======== Trecho selecionado ========

Nesta sexta-feira, o Instituto de Segurança Pública divulgou os
índices de criminalidade no Rio. Na comparação entre agosto de 2018 e agosto de
2017 houve quedas importantes em vários tipos de crime. O roubo de carga, por
exemplo, registrou diminuição de 20%. Os roubos de carro e a transeuntes também
caíram bastante.
Em contrapartida, o número de autos de resistência aumentou 150%
em agosto deste ano em relação ao mesmo mês do ano passado. Para quem não liga
o nome à pessoa, auto de resistência é morte em confrontos com a polícia.
Diante da onda conservadora que varre o mundo, o aumento no
número das mortes em confrontos com a polícia será comemorado por muita gente.
É a ideologia do “bandido bom é bandido morto” ganhando cada vez mais
força.
É importante ressaltar que para quem acredita nesta forma de
agir, a intervenção federal do Exército na área de segurança do Rio é um
sucesso, afinal, diminuir os índices de violência e aumentar o número de mortes
de suspeitos é tudo que este Brasil do medo e do ódio acredita ser a equação
ideal.
A leva de refugiadas, o crescimento da desigualdade social e do
abismo entre despossuídos e quem tem só aumentam a valorização da
segurança em relação ao conceito de liberdade.

======== Dados coletados ========

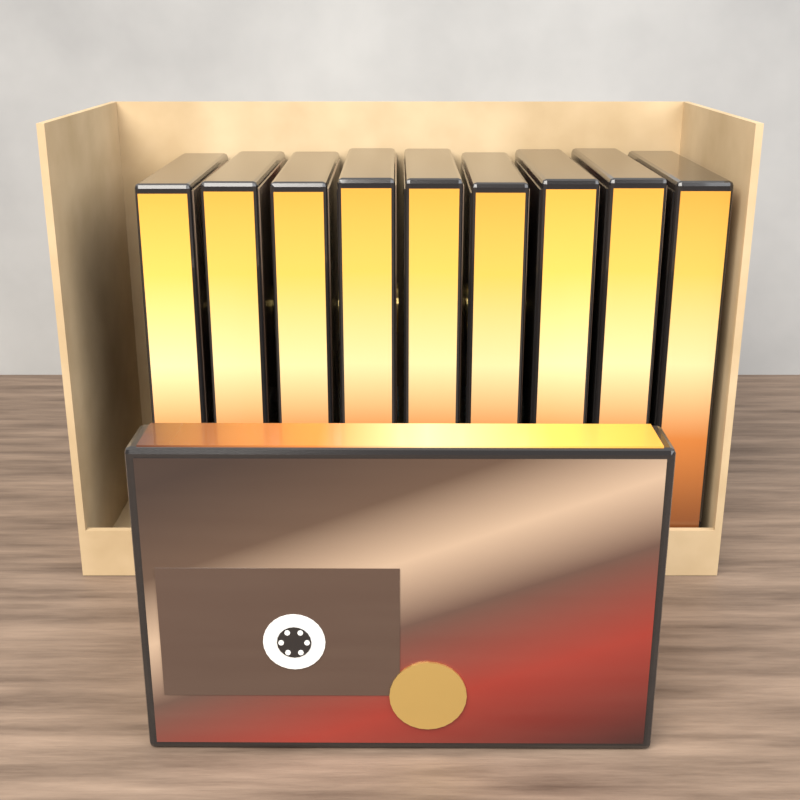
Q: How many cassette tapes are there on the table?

========

• **Instruções**: Você pode dar continuidade ao texto sobre os índices de criminalidade no Rio a partir do ponto em que ele termina? A listagem não tem nenhum papel aqui.

• **Resposta**:
A liberdade era o ideário da população mundial após a Segunda
Grande Guerra. Tanto é que no confronto que se seguiu, a Guerra Fria, os
presidentes dos EUA se denominavam “lideres do mundo livre”. Nos anos 1960, a
juventude pregava o “amor livre”.
No Brasil os opositores da ditadura queriam liberdade. Era a
época do “é proibido proibir”. No entanto, meio século depois, a sociedade não
dá mais o mesmo valor para este bem. Por isso, o discurso da ordem é tão
sedutor, mesmo que para a obtenção desta ordem, a sociedade abdique da
liberdade.
Fazendo um recorte para o Brasil, talvez o confronto não se
restrinja em direita e esquerda. Para entender o que acontece por aqui,
devemos colocar em perspectiva que a disputa é entre os que defendem a
primazia da liberdade e os que acreditam que o primordial para a sociedade seja
a ordem e a segurança.
Isso explica a onda saudosista de alguns setores pela ditadura
militar. Para essas pessoas, a censura aos meios de comunicação, o fim do
habeas corpus e as torturas nos porões eram efeitos colaterais, pois o
princípio da ordem era mantido.
No entanto, essa ordem toda não era exatamente “ordenada”. Uma
leitura nos livros de história nos mostra que Costa e Silva desferiu dois
golpes. O primeiro ao emparedar Castelo Branco e praticamente obrigá-lo a
interromper seu governo. O outro aconteceu ao decretar o AI-5. Mais tarde, em 1977,
o ministro Silvio Frota tentou fazer com Geisel o que Costa e Silva fizera com
Castelo. Não conseguiu. A bomba no Riocentro e no atentado da OAB mostram que
no interior do regime havia desordem.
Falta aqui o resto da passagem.